Gérer une visite de Bernard Kouchner, le ministre des Affaires étrangères, n'a rien d'une partie de plaisir. Le fondateur de Médecins sans frontières sait ce qu'il veut et se montre ferme sur les prix. Comme pour ce voyage de janvier 2008 en Afrique, où il compte enchaîner République démocratique du Congo (RDC), Rwanda et Burkina Faso. Le tout sur trois journées, du 25 au 27 janvier. [ ... ]
Au menu de Bernard Kouchner pour ce voyage en RDC, en guise d'entrée, une réunion au Centre culturel français. Il s'agit d'y présenter la coopération française dans le pays, en présence de quelques-uns des partenaires congolais des actions menées. Or, en raison des difficultés de circulation et du programme trop chargé, le ministre déboule en retard et déjà énervé à la réunion.

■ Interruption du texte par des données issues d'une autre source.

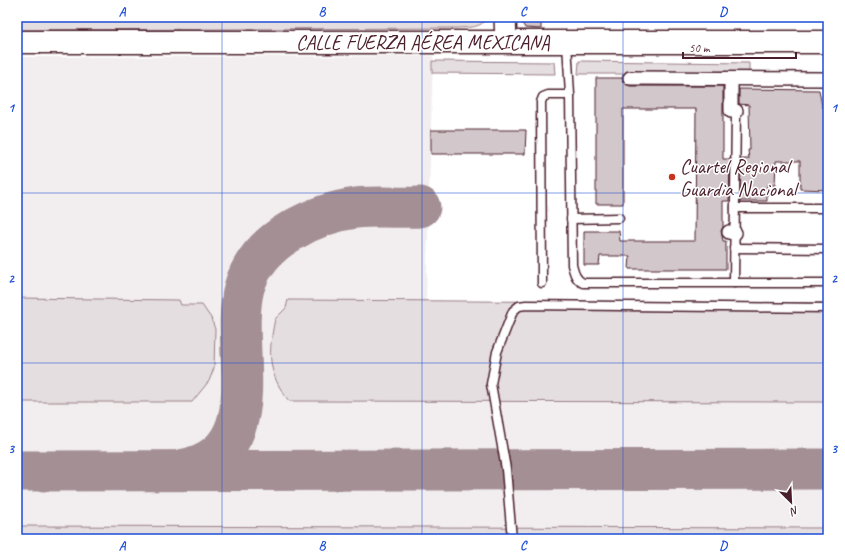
<svg xmlns="http://www.w3.org/2000/svg" width="845" height="556" viewBox="0 0 845 556" font-family="Caveat,sans-serif">
  <rect width="100%" height="100%" fill="#fff"/>
  <filter id="ink" filterUnits="userSpaceOnUse"><feTurbulence type="fractalNoise" baseFrequency=".025" numOctaves="2"/><feDisplacementMap in="SourceGraphic" scale="8" xChannelSelector="R" yChannelSelector="G"/><feConvolveMatrix kernelMatrix="1 2 1 2 8 2 1 2 1" color-interpolation-filters="sRGB"/></filter>
  <g filter="url(#ink)">
    <!-- built -->
    <path fill="#f2eeef" d="M 433,56 L 426,301 L 828,303 L 828,539 L 17,539 L 17,57 Z"/>
    <!-- green -->
    <g fill="#e5dee0" stroke="#987e86">
      <path d="M 33,17 L 488,17 C 480,29 470,27 457,28 L 17,30 L 17,19 L 33,19 Z"/>
      <path d="M 432,61 L 554,62 L 555,74 L 432,73 Z"/>
      <path d="M 579,61 L 749,63 L 749,74 L 578,74 Z"/>
      <path d="M 17,298 L 179,300 L 181,305 L 202,305 L 211,318 L 215,329 L 214,368 L 209,381 L 192,402 L 17,402 Z"/>
      <path d="M 288,300 L 828,303 L 828,402 L 289,401 C 267,373 268,353 275,319 L 286,308 Z"/>
      <path d="M 17,526 L 828,528 L 828,539 L 17,539 Z"/>
    </g>
    <g fill="none" stroke-linecap="round" stroke-linejoin="round">
      <!-- taxiway -->
      <g stroke="#a48f95" stroke-width="41">
        <path d="M 181,470 C 274,452 228,350 244,288 C 251,263 269,244 291,231 C 311,219 333,211 356,208 C 377,206 399,208 420,207"/>
        <path d="M 17,471 L 828,469"/>
      </g>
    </g>
    <!-- building -->
    <g fill="#d2c7cb" stroke="#4a1f2b">
      <path d="M 519,17 L 541,17 L 541,29 L 525,28 Z"/>
      <path d="M 596,78 L 622,78 L 623,82 L 630,86 L 723,86 L 723,159 L 730,159 L 729,201 L 723,201 L 723,227 L 721,231 L 723,241 L 726,241 L 726,269 L 629,269 L 630,256 L 600,256 L 599,265 L 584,265 L 584,231 L 619,231 L 620,241 L 695,241 L 696,109 L 623,109 L 623,204 L 596,204 Z"/>
      <path d="M 739,89 L 819,90 L 822,106 L 828,114 L 828,190 L 800,189 L 800,161 L 776,161 L 775,185 L 767,185 L 767,201 L 740,201 L 741,159 L 749,159 L 748,150 L 750,150 L 749,105 L 739,104 Z"/>
      <path d="M 431,130 L 526,130 L 525,154 L 431,154 Z"/>
    </g>
    <g fill="none" stroke-linecap="round" stroke-linejoin="round">
      <!-- service casing -->
      <g stroke="#4a1f2b" stroke-width="11">
        <g id="service">
          <path d="M 567,43 L 570,95 L 572,265 C 574,273 576,280 583,283 L 828,283"/>
          <path d="M 735,208 L 828,208"/>
          <path d="M 571,219 L 619,218"/>
          <path d="M 734,248 L 828,249"/>
          <path d="M 542,283 L 541,102 L 543,97 L 548,95 L 570,95"/>
          <path d="M 734,283 L 736,111"/>
          <path d="M 512,539 L 506,469 L 491,384 L 497,352 L 513,311 L 519,306 L 526,305 L 828,308"/>
        </g>
      </g>
      <!-- pedestrian casing -->
      <g stroke="#4a1f2b" stroke-width="16">
        <g id="pedestrian">
          <path d="M 630,78 L 828,79"/>
          <path d="M 731,79 L 731,111 L 736,111"/>
          <path d="M 729,232 L 735,233"/>
        </g>
      </g>
      <!-- tertiary casing -->
      <g stroke="#4a1f2b" stroke-width="24">
        <path id="tertiary" d="M 505,17 L 506,42"/>
      </g>
      <!-- secondary casing -->
      <g stroke="#4a1f2b" stroke-width="25">
        <path id="secondary" d="M 17,42 L 828,42"/>
      </g>
      <!-- service -->
      <use href="#service" stroke="#fff" stroke-width="8"/>
      <!-- pedestrian -->
      <use href="#pedestrian" stroke="#fff" stroke-width="13"/>
      <!-- tertiary -->
      <use href="#tertiary" stroke="#fff" stroke-width="21"/>
      <!-- secondary -->
      <use href="#secondary" stroke="#fff" stroke-width="22"/>
    </g>
  </g>
  <!-- grid -->
  <path fill="none" stroke="#1d4ed8" stroke-width="1" stroke-opacity="0.55" d="M 222,17 L 222,539M 422,17 L 422,539M 623,17 L 623,539M 17,193 L 828,193M 17,363 L 828,363"/>
  <!-- markers -->
  <circle fill="#c8321e" stroke="#fff" stroke-width="1.5" cx="672" cy="177" r="4"/>
  <g text-anchor="middle" dominant-baseline="central" stroke-width="3" stroke-linejoin="round" paint-order="stroke">
    <!-- street labels -->
    <g font-size="20" fill="#4a1f2b" stroke="#fff">
      <text x="423" y="42">CALLE FUERZA AÉREA MEXICANA</text>
    </g>
    <!-- poi labels -->
    <g font-size="20" fill="#4a1f2b" stroke="#fff" text-anchor="start">
      <text x="680" y="166">Cuartel Regional<tspan x="680" dy="23">Guardia Nacional</tspan></text>
    </g>
  </g>
  <!-- margin -->
  <rect width="845" height="556" fill="none" stroke="#fff" stroke-width="44"/>
  <!-- north arrow -->
  <g transform="translate(791 502) rotate(156)" stroke="#ffffff" stroke-width="3" paint-order="stroke">
  <path d="M0-3L7 15L0 10L-7 15Z" fill="#4a1f2b"/>
  <text y="-6" font-size="11" font-weight="bold" text-anchor="middle" fill="#4a1f2b">N</text>
  </g>
  <!-- scale -->
  <path d="M683 52v6h113v-6" fill="none" stroke="#4a1f2b" stroke-width="2"/>
  <text x="689" y="52" font-size="12" fill="#4a1f2b" stroke="#ffffff" stroke-width="3" paint-order="stroke">50 m</text>
  <rect x="22" y="22" width="801" height="512" fill="none" stroke="#1d4ed8" stroke-width="1.5"/>
  <g font-size="13" text-anchor="middle" font-weight="bold" fill="#1d4ed8">
    <text x="122" y="16">A</text>
    <text x="322" y="16">B</text>
    <text x="523" y="16">C</text>
    <text x="723" y="16">D</text>
    <text x="11" y="112">1</text>
    <text x="834" y="112">1</text>
    <text x="11" y="283">2</text>
    <text x="834" y="283">2</text>
    <text x="11" y="453">3</text>
    <text x="834" y="453">3</text>
    <text x="122" y="550">A</text>
    <text x="322" y="550">B</text>
    <text x="523" y="550">C</text>
    <text x="723" y="550">D</text>
  </g>
</svg>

Il prend cependant le temps de saluer chacune des vingt personnes avant de faire un bref discours. « Puis le conseiller culturel a démarré une présentation Powerpoint des axes de la coopération. C'était interminable et sa main tremblait à chaque changement de diapo ! Bernard Kouchner a commencé à soupirer ouvertement. Plus personne n'osait prendre la parole. » [témoignage d'un agent alors affecté à l'ambassade de France. NDLR.] Le ministre, entre deux soupirs, utilise son téléphone mobile ou échange quelques mots avec le directeur Afrique du Quai d'Orsay. Flairant le danger, l'ambassadeur vole au secours de son conseiller culturel en voie de noyade. Il tente désespérément d'attirer l'attention du ministre en haussant la voix. Mais Bernard Kouchner ne l'entend pas de cette oreille, ou plutôt l'entend trop bien. Levant la tête, il interrompt le malheureux diplomate : « Monsieur l'ambassadeur, je ne suis pas venu jusqu'ici pour voir une présentation Powerpoint. J'ai un rendez-vous avec le président Kabila dans vingt minutes. Mes conseillers vont rester là ; mais moi, j'y vais. » Sur ce, le voilà qui se lève et disparaît.

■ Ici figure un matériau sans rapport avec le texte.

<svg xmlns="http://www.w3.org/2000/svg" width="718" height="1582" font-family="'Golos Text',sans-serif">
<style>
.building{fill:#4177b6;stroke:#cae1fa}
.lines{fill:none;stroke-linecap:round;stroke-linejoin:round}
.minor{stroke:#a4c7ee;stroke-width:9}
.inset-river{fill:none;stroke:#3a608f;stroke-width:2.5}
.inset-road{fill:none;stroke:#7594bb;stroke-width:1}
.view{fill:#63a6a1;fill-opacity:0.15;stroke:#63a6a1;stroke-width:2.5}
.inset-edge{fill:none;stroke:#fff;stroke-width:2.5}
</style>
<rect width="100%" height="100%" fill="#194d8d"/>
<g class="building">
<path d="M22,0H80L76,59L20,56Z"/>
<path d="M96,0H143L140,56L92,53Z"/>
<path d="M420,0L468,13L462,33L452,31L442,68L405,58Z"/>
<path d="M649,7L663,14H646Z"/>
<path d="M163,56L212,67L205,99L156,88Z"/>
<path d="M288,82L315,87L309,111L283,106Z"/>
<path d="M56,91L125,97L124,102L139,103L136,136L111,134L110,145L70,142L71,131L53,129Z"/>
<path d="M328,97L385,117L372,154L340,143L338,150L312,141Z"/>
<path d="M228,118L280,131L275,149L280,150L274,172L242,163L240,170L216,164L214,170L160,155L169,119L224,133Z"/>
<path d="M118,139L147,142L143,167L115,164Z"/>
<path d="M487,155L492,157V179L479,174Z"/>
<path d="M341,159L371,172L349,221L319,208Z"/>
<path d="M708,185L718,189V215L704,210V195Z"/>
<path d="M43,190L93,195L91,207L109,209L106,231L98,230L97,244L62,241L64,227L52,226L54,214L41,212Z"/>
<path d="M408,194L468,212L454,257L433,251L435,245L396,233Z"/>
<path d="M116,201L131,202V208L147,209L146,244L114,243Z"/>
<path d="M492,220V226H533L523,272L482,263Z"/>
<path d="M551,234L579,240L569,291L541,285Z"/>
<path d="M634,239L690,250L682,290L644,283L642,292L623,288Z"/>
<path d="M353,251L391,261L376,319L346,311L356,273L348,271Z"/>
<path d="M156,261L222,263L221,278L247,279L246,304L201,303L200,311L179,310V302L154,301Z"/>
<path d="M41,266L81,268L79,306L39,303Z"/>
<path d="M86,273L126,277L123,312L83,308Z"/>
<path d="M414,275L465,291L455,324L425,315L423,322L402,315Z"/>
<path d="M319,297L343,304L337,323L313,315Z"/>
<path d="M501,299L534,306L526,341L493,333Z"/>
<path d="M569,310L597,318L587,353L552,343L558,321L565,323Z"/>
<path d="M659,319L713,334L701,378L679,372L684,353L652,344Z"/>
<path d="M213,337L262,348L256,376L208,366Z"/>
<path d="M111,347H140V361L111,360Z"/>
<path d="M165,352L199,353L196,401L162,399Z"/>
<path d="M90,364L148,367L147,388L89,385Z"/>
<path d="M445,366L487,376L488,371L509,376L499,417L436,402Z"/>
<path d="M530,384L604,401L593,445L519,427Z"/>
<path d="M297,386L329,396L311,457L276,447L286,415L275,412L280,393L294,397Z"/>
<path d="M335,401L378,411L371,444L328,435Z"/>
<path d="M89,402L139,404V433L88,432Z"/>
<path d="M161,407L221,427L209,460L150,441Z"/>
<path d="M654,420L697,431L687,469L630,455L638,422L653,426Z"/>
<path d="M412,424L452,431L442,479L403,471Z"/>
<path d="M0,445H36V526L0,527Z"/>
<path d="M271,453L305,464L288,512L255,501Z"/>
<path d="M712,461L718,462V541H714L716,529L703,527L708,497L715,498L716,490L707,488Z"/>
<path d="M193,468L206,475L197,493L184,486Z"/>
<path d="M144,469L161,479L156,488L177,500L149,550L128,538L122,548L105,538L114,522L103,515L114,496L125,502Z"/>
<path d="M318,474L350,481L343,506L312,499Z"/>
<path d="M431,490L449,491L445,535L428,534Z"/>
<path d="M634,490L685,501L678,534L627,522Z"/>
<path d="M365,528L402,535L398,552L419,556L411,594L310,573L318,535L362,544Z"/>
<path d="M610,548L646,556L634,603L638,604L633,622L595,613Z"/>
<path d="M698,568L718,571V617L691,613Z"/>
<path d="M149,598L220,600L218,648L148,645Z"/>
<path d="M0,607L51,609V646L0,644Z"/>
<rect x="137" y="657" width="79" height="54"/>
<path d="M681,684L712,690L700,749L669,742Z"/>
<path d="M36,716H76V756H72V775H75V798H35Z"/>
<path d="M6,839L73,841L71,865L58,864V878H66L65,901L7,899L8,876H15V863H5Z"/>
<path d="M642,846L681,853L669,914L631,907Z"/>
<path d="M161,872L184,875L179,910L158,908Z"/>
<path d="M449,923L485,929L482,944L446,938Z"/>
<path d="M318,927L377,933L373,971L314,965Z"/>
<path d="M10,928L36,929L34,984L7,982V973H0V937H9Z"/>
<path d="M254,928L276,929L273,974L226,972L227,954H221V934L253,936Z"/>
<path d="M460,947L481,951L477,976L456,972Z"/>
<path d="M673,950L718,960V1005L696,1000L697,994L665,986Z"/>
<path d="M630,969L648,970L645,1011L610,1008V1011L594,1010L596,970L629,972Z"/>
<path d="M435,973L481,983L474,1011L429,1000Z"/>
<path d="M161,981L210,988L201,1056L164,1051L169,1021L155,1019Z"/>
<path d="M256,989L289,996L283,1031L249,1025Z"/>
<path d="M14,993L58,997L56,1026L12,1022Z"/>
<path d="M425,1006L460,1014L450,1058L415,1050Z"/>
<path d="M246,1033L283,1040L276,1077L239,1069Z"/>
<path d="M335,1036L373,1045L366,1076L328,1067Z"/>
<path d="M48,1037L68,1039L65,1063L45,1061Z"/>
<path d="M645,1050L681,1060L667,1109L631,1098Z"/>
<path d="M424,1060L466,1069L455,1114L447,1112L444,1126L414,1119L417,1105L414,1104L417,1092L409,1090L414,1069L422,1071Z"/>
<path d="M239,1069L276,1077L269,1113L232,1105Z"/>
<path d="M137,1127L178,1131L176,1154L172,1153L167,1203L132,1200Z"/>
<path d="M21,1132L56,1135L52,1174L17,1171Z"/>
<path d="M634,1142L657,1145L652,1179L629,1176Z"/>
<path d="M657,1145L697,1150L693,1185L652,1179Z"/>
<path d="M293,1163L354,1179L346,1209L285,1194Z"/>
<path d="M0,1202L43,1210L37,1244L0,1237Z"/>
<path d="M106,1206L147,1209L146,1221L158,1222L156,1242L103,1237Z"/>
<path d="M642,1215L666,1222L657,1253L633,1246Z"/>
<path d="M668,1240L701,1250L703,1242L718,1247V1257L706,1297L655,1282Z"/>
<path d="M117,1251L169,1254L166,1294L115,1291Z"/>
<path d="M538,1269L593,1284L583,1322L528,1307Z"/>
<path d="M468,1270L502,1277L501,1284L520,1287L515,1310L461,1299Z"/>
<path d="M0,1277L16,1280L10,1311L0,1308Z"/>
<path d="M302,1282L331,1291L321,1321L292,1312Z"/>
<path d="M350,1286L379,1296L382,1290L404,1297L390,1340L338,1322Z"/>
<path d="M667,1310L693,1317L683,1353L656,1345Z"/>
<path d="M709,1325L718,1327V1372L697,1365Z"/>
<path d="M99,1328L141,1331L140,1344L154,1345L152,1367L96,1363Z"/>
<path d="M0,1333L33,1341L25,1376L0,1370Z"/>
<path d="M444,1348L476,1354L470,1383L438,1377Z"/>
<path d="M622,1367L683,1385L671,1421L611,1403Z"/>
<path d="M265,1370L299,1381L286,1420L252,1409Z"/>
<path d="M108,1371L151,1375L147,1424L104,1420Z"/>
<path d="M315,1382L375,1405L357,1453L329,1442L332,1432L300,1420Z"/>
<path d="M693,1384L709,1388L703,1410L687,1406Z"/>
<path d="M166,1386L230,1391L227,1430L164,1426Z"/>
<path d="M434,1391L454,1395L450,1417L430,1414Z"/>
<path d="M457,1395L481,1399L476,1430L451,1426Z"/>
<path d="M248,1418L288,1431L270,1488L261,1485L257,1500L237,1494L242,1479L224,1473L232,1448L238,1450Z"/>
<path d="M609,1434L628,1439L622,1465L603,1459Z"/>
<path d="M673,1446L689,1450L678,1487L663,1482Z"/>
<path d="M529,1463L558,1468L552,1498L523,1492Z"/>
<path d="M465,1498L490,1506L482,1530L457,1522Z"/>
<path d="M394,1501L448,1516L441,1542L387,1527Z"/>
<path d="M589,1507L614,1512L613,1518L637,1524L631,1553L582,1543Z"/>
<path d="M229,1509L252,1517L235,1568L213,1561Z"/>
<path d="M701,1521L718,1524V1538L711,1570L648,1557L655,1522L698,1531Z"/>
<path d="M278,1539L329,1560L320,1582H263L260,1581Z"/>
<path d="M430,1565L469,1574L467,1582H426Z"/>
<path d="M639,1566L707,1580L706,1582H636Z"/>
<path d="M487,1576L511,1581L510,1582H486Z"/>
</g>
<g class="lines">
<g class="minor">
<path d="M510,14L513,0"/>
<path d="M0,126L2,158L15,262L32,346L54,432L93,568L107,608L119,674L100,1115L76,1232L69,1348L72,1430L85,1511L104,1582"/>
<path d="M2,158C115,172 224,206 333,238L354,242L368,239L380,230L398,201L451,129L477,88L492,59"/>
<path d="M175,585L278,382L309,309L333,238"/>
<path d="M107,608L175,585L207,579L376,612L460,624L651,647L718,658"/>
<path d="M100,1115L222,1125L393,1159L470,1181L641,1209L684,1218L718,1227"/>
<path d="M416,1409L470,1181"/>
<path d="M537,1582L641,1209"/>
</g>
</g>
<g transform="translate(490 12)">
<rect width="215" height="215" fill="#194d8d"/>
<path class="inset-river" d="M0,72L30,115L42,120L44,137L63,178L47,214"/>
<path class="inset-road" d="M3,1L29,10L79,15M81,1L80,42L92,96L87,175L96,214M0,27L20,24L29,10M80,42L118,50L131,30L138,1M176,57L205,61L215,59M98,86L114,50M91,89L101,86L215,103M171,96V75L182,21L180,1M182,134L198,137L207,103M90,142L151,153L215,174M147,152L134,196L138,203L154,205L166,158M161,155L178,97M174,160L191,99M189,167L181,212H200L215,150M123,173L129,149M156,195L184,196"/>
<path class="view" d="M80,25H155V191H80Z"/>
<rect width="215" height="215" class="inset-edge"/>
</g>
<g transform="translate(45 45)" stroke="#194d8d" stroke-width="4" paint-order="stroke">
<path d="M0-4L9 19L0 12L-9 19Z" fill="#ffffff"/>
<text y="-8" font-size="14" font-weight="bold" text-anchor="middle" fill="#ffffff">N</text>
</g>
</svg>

Le docteur Kouchner a beau avoir roulé sa bosse sur toute la planète, en déplacement à Goma, il témoigne parfois d'un coeur de midinette. Le ministre apprend que l'acteur américain George Clooney se trouve également « en ville » ... Depuis peu « Messager de la paix » des Nations unies, le docteur Ross de la série télévisée Urgences, star engagée, effectue incognito une tournée en Afrique et en Inde qui passe par la RDC. A cette annonce, Bernard Kouchner ne tient plus en place. Entre médecins sans frontières (mais l'un télévisé seulement), il veut absolument rencontrer George Clooney, lequel attend un avion dans un salon de l'aéroport de Goma. La suite se déroule comme dans un film. Le French Doctor pousse la porte du salon et interpelle le comédien : « When a famous Hollywood star meets a famous politician star ! » Une accolade suit, avec un George Clooney quelque peu interloqué par ce visiteur imprévu qu'il ne semble pas complètement remettre... Commentaire de notre témoin : « Bernard Kouchner disait haut et fort qu'il voulait que cette rencontre se fasse en privé, mais il n'aurait pas dit non à une petite photo ! » Avec ou sans sac de riz, comme en Somalie, l'histoire ne le dit pas...

 

Notre avis

Le Quai d'Orsay sous toutes ses coutures, y compris les moins reluisantes. Le livre de Franck Renaud, ancien journaliste à Ouest-France, aujourd'hui formateur en Asie, nous plonge dans les arcanes méconnues des Affaires étrangères. L'auteur y décrit le peuple du Quai et cette aristocratie d'Etat que sont les ambassadeurs, s'attardant surtout sur leurs travers : les passe-droits et les réseaux (dont celui des homosexuels, dit le Gay d'Orsay), le machisme, l'exploitation du petit personnel local, la corruption, ou encore les vols de porcelaines de Sèvres. L'auteur s'aventure aussi sur des thèmes plus « secrets », comme la privatisation des services des visas, les jeux d'espionnage à l'ambassade de Pékin, et même des affaires de pédophilie. L'angle est séduisant, le ton modéré mais sans complaisance, et l'enquête sérieuse, avec un effort louable de précision des sources. Certains chapitres manquent toutefois d'anecdotes et citent abondamment des rapports. D'où quelques longueurs.